From: "Hitoshi Harada" <umi(dot)tanuki(at)gmail(dot)com>
To: "Bruce Momjian" <bruce(at)momjian(dot)us>
Cc: "Tom Lane" <tgl(at)sss(dot)pgh(dot)pa(dot)us>, PostgreSQL-development <pgsql-hackers(at)postgresql(dot)org>
Subject: Re: tuplestore potential performance problem
Date: 2009-01-15 05:29:08
Message-ID: e08cc0400901142129k283f37b1q63e7d8eb4a31aeb1@mail.gmail.com
Views: Raw Message | Whole Thread | Download mbox | Resend email
Lists: pgsql-hackers

2009/1/15 Bruce Momjian <bruce(at)momjian(dot)us>:
>
> Has this been addressed?

It is mentioned at

http://archives.postgresql.org/pgsql-hackers/2008-12/msg01849.php

* Look at tuplestore performance issues. The tuplestore_in_memory()
thing is just a band-aid, we ought to try to solve it properly.
tuplestore_advance seems like a weak spot as well.

but not solved yet. It seems to me that to solve this the tuplestore's
inside design should be changed much. In-file state doesn't use memory
any more but it should be re-used for writing buffer, whereas the
current desgin uses BufFile to do it, which causes tell/seek overhead
for repeated put/get operation. And this is not for 8.4, I guess.

Regards,

--
Hitoshi Harada


From: Tom Lane <tgl(at)sss(dot)pgh(dot)pa(dot)us>
To: "Hitoshi Harada" <umi(dot)tanuki(at)gmail(dot)com>
Cc: "Bruce Momjian" <bruce(at)momjian(dot)us>, PostgreSQL-development <pgsql-hackers(at)postgresql(dot)org>
Subject: Re: tuplestore potential performance problem
Date: 2009-01-15 14:51:00
Message-ID: 5413.1232031060@sss.pgh.pa.us
Views: Raw Message | Whole Thread | Download mbox | Resend email
Lists: pgsql-hackers

"Hitoshi Harada" <umi(dot)tanuki(at)gmail(dot)com> writes:
> 2009/1/15 Bruce Momjian <bruce(at)momjian(dot)us>:
>> Has this been addressed?

> It is mentioned at
> http://archives.postgresql.org/pgsql-hackers/2008-12/msg01849.php
> but not solved yet. It seems to me that to solve this the tuplestore's
> inside design should be changed much. In-file state doesn't use memory
> any more but it should be re-used for writing buffer, whereas the
> current desgin uses BufFile to do it, which causes tell/seek overhead
> for repeated put/get operation. And this is not for 8.4, I guess.

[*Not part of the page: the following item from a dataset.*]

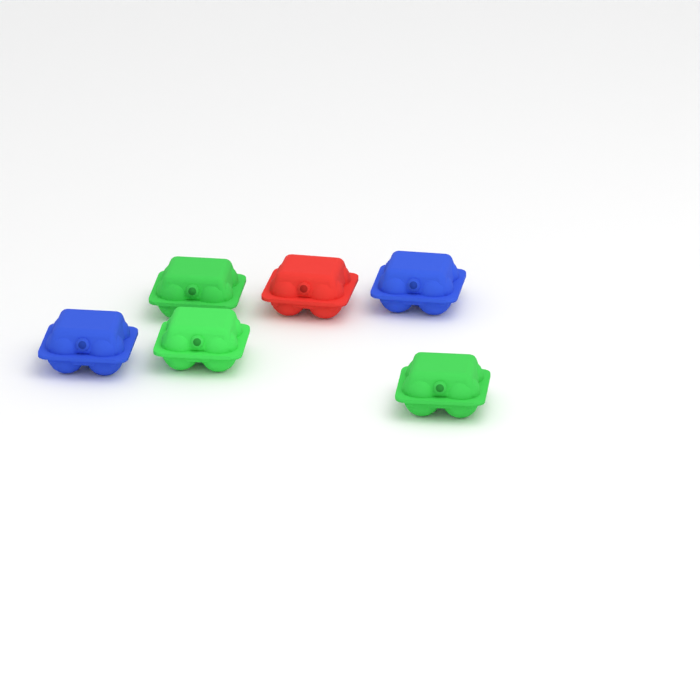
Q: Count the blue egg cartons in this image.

I was thinking of something a lot simpler, like just allowing BufFile
to maintain separate buffers for read and write pointers. But in any
case it's not likely to get done for 8.4.

regards, tom lane


From: Bruce Momjian <bruce(at)momjian(dot)us>
To: Hitoshi Harada <umi(dot)tanuki(at)gmail(dot)com>
Cc: Tom Lane <tgl(at)sss(dot)pgh(dot)pa(dot)us>, PostgreSQL-development <pgsql-hackers(at)postgresql(dot)org>
Subject: Re: tuplestore potential performance problem
Date: 2009-01-15 15:36:29
Message-ID: 200901151536.n0FFaTQ27055@momjian.us
Views: Raw Message | Whole Thread | Download mbox | Resend email
Lists: pgsql-hackers

Hitoshi Harada wrote:
> 2009/1/15 Bruce Momjian <bruce(at)momjian(dot)us>:
> >
> > Has this been addressed?
>
> It is mentioned at
>
> http://archives.postgresql.org/pgsql-hackers/2008-12/msg01849.php
>
> * Look at tuplestore performance issues. The tuplestore_in_memory()
> thing is just a band-aid, we ought to try to solve it properly.
> tuplestore_advance seems like a weak spot as well.
>
> but not solved yet. It seems to me that to solve this the tuplestore's
> inside design should be changed much. In-file state doesn't use memory
> any more but it should be re-used for writing buffer, whereas the
> current desgin uses BufFile to do it, which causes tell/seek overhead
> for repeated put/get operation. And this is not for 8.4, I guess.

Oh, I see it is already on the TODO list; great. I have added
reference URL to the TODO.

--
Bruce Momjian <bruce(at)momjian(dot)us> http://momjian.us
EnterpriseDB http://enterprisedb.com

+ If your life is a hard drive, Christ can be your backup. +